Run model inference inside your functions: load a model once on cold start and serve predictions on every request. The Python 3.12 runtime (glibc) ships onnxruntime, onnx, and scikit-learn as attachable layers, so manylinux wheels work out of the box. Inference is CPU-only; no GPU is available.
Ship the model with your function
Put the model file next to your handler: drop it into the editor's file tree (binary assets are stored byte-exact), or include it in the folder you inquir deploy. At runtime the file lives in /var/task alongside your code.

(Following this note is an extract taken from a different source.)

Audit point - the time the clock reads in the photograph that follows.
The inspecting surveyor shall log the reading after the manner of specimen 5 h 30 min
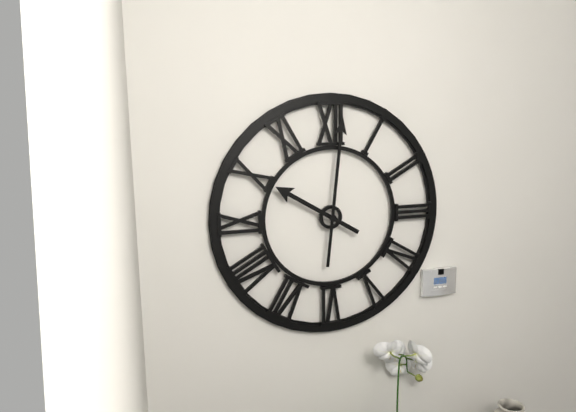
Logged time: 10 h 01 min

Attach the py-onnxruntime layer in the Layers panel.
import os, json import numpy as np import onnxruntime as ort # Created once per cold start, reused by warm containers — not per request. _MODEL = os.path.join(os.path.dirname(__file__), "model.onnx") _session = ort.InferenceSession(_MODEL, providers=["CPUExecutionProvider"]) _input = _session.get_inputs()[0].name def handler(event, context): raw = event.get("body") payload = json.loads(raw) if isinstance(raw, str) else (event or {}) features = np.array(payload["features"], dtype=np.float32).reshape(1, -1) outputs = _session.run(None, {_input: features}) return { "statusCode": 200, "body": json.dumps({"prediction": outputs[0].tolist()}), }
Create the inference session at module scope so that it loads once per cold start and is reused by warm containers (~5ms warm invokes) instead of loading on every request.
Memory, size & cold starts
- The model must fit in the function's memory limit—256MB by default, configurable up to 2GB in the function settings.
- The session loads on cold start; warm containers keep it in memory, so subsequent invokes skip the load.
- Large models lengthen cold starts. Keep models small, or raise the memory limit and the timeout (5s by default, up to 15 minutes).
Other ML libraries
Beyond ONNX Runtime, attach py-scikit-learn for classic machine learning (load a fitted estimator and call predict) or py-onnx to build and inspect .onnx graphs. Any pure-Python or manylinux-wheel package can be added as a layer.